=== Task objective ===
In the patent page, what joins the electrode to the ridges or ribs of the partition?

Page text start

US5360526A

US5360526A - Electrolytic cell

Info

Publication number: US5360526A
Application number: US08/056,432
Authority: US
Inventors: Osamu Arimoto; Shinji Katayama; Yoshinari Take
Original assignee: Chlorine Engineers Corp Ltd
Current assignee: ThyssenKrupp Uhde Chlorine Engineers Japan Ltd
Priority date: 1992-04-30
Filing date: 1993-04-30
Publication date: 1994-11-01
Anticipated expiration: 2013-04-30
Also published as: DE69303424D1; JPH05306484A; EP0568071B1; DE69303424T2; EP0568071A1; JP3110551B2

Abstract

An electrode (14) is joined to ridges (12) or ribs of a partition (11) by means of spring members (13), each being in comb form and bent at the toothed portions (16) thereof, so that, while the electrode surface is kept flat, the toothed portions (16) can be held with any desired distance with respect to electrode-supporting portions such as the partition or its ribs, but without causing damage to an ion-exchange membrane.

Description

BACKGROUND OF THE INVENTION

The present invention relates generally to an electrolytic cell and, more particularly, to a filter press type electrolytic cell having electrodes with the inter-electrode gap so reduced that the electrolytic voltage can be reduced considerably.

The filter press type electrolytic cell has wide applications in organic material production by electrolysis, inclusive of the production of chlorine and caustic soda by brine electrolysis, seawater electrolysis, etc.

Page text end
Extracted information start

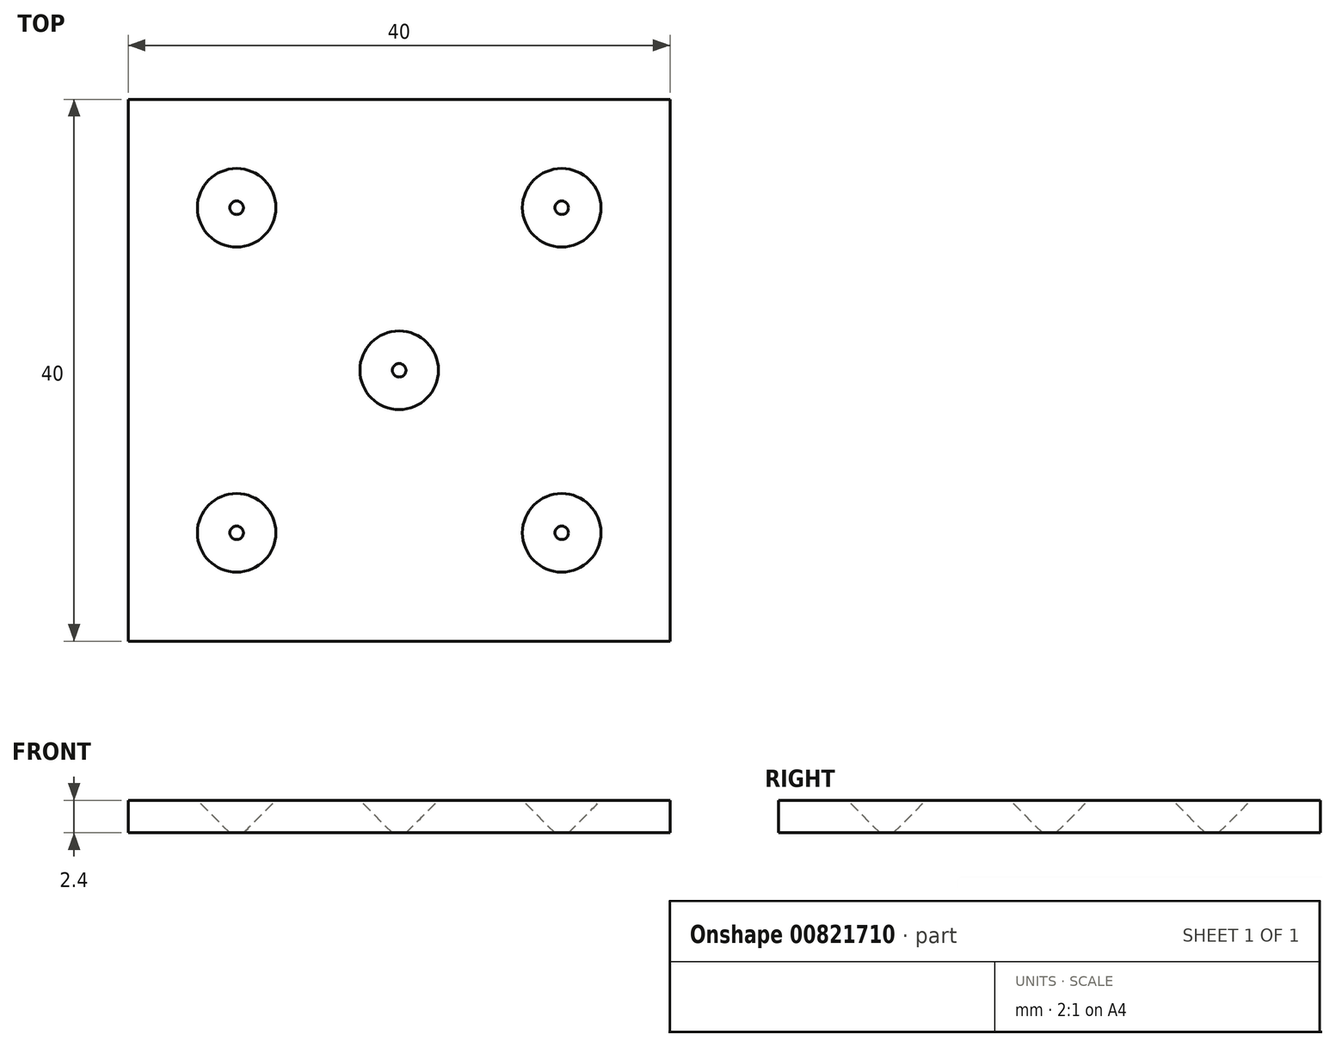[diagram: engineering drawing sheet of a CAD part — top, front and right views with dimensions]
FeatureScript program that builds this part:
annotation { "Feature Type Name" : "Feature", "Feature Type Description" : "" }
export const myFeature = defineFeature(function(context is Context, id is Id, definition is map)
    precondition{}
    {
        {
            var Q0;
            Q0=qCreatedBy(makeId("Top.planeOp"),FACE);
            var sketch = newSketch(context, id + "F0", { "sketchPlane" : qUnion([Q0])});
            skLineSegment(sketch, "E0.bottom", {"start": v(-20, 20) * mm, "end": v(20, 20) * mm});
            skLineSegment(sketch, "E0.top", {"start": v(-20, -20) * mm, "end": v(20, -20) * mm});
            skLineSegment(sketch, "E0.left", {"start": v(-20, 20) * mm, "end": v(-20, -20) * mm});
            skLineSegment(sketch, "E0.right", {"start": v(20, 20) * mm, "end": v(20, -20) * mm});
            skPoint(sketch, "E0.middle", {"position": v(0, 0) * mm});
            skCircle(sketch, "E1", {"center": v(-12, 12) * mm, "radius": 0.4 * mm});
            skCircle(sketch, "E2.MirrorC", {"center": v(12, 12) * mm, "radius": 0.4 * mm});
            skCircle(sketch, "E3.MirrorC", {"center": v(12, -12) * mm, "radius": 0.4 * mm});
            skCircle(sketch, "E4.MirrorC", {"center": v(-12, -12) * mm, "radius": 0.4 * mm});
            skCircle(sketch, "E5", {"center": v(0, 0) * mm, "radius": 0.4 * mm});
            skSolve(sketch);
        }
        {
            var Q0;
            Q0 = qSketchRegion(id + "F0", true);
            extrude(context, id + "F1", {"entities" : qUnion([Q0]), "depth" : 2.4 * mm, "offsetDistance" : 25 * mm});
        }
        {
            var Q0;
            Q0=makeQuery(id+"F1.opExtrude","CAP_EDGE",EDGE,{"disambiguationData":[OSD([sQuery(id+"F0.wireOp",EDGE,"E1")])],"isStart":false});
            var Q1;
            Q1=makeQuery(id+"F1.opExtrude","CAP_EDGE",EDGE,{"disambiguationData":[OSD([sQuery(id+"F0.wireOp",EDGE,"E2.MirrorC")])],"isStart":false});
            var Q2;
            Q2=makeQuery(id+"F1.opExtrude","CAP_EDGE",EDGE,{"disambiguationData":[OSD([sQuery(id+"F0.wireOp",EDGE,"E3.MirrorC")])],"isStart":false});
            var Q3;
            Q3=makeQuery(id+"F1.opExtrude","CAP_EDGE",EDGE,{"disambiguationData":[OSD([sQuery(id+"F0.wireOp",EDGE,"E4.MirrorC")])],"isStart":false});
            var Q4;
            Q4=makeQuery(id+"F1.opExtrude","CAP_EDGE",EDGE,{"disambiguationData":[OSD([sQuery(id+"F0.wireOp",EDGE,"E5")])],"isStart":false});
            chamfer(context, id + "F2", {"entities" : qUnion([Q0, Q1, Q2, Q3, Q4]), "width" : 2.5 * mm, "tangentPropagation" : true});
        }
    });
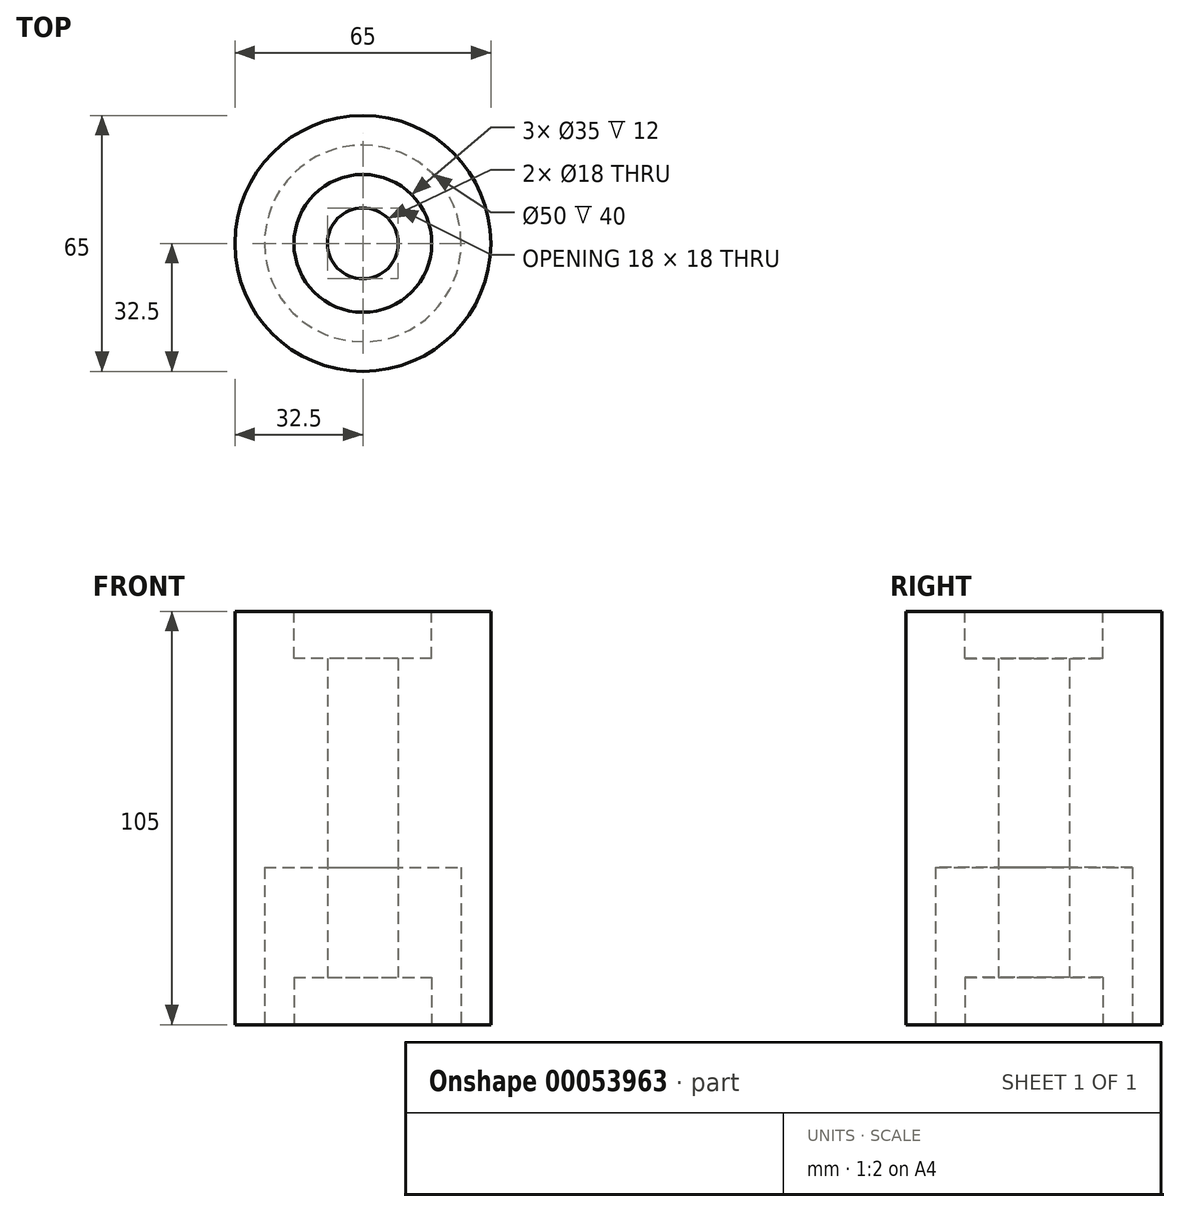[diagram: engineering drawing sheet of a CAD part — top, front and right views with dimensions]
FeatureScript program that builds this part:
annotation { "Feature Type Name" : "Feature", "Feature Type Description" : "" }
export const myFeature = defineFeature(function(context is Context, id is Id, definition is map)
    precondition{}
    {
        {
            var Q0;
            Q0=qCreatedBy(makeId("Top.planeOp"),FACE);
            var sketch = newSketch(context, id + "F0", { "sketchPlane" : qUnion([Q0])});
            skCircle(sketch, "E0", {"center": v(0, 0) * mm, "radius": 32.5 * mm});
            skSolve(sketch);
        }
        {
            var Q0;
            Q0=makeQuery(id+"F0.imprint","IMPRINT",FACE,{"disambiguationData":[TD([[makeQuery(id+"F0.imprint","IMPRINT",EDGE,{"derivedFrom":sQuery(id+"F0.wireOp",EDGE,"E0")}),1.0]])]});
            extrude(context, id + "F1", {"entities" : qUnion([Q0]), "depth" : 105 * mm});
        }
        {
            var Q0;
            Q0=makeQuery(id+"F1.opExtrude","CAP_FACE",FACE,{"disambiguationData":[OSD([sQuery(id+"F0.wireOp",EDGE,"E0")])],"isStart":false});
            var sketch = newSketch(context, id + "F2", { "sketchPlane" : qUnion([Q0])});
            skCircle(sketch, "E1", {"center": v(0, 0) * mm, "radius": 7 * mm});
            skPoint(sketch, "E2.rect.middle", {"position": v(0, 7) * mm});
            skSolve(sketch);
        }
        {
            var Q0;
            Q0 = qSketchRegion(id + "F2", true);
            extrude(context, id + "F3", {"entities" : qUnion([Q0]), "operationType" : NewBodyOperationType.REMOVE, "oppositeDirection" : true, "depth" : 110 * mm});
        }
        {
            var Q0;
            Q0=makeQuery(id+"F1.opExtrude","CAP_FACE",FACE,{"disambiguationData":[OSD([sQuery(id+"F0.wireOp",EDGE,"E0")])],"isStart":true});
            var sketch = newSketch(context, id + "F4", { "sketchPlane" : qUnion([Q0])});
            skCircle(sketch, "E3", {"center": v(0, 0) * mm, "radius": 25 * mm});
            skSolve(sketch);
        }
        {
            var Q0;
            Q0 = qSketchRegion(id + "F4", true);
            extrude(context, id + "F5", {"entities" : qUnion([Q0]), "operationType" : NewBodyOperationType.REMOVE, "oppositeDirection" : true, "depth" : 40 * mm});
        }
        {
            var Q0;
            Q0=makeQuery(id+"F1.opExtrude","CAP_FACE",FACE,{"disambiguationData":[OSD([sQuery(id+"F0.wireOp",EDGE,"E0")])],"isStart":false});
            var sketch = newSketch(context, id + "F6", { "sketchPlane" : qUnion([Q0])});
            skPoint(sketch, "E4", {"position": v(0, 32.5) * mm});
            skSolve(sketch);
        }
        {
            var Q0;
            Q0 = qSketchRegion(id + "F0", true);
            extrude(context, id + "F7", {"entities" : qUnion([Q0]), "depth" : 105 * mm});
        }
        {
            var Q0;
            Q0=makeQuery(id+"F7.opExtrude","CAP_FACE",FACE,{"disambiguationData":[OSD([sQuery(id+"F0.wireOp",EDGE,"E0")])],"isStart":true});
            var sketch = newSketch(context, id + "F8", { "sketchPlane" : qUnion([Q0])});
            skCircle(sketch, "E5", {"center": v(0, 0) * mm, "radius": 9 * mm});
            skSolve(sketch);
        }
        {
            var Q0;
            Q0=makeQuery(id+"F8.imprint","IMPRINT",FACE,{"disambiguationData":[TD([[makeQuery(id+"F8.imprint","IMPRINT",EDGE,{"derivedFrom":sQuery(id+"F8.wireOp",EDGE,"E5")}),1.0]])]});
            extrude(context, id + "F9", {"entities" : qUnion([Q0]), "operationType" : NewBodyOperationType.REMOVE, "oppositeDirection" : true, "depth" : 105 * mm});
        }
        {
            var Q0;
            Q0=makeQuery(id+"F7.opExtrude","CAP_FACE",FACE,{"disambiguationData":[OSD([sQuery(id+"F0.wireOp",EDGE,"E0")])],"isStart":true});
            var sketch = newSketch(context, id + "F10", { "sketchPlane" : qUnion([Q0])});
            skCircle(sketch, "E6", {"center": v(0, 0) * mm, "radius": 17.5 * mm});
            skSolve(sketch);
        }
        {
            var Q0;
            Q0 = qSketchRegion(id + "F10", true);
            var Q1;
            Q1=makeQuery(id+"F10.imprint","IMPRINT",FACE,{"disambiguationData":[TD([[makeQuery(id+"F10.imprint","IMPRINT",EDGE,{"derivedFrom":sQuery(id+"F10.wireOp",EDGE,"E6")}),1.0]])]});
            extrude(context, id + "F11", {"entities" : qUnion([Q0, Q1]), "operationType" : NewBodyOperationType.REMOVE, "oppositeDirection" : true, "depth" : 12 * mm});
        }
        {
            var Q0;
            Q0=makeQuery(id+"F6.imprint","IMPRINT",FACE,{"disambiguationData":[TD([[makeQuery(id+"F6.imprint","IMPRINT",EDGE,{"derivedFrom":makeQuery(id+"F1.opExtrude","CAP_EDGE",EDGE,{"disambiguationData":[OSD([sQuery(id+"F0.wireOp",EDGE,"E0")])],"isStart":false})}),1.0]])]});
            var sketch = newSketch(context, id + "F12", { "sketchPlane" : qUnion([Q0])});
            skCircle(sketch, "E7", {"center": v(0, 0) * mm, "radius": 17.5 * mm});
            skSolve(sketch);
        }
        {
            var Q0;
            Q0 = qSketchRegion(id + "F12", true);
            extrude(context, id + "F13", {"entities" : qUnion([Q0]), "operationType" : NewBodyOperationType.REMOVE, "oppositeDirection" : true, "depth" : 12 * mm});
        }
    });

Extracted information end

=== Exercise output ===
Spring members, each in comb form and bent at its toothed portions.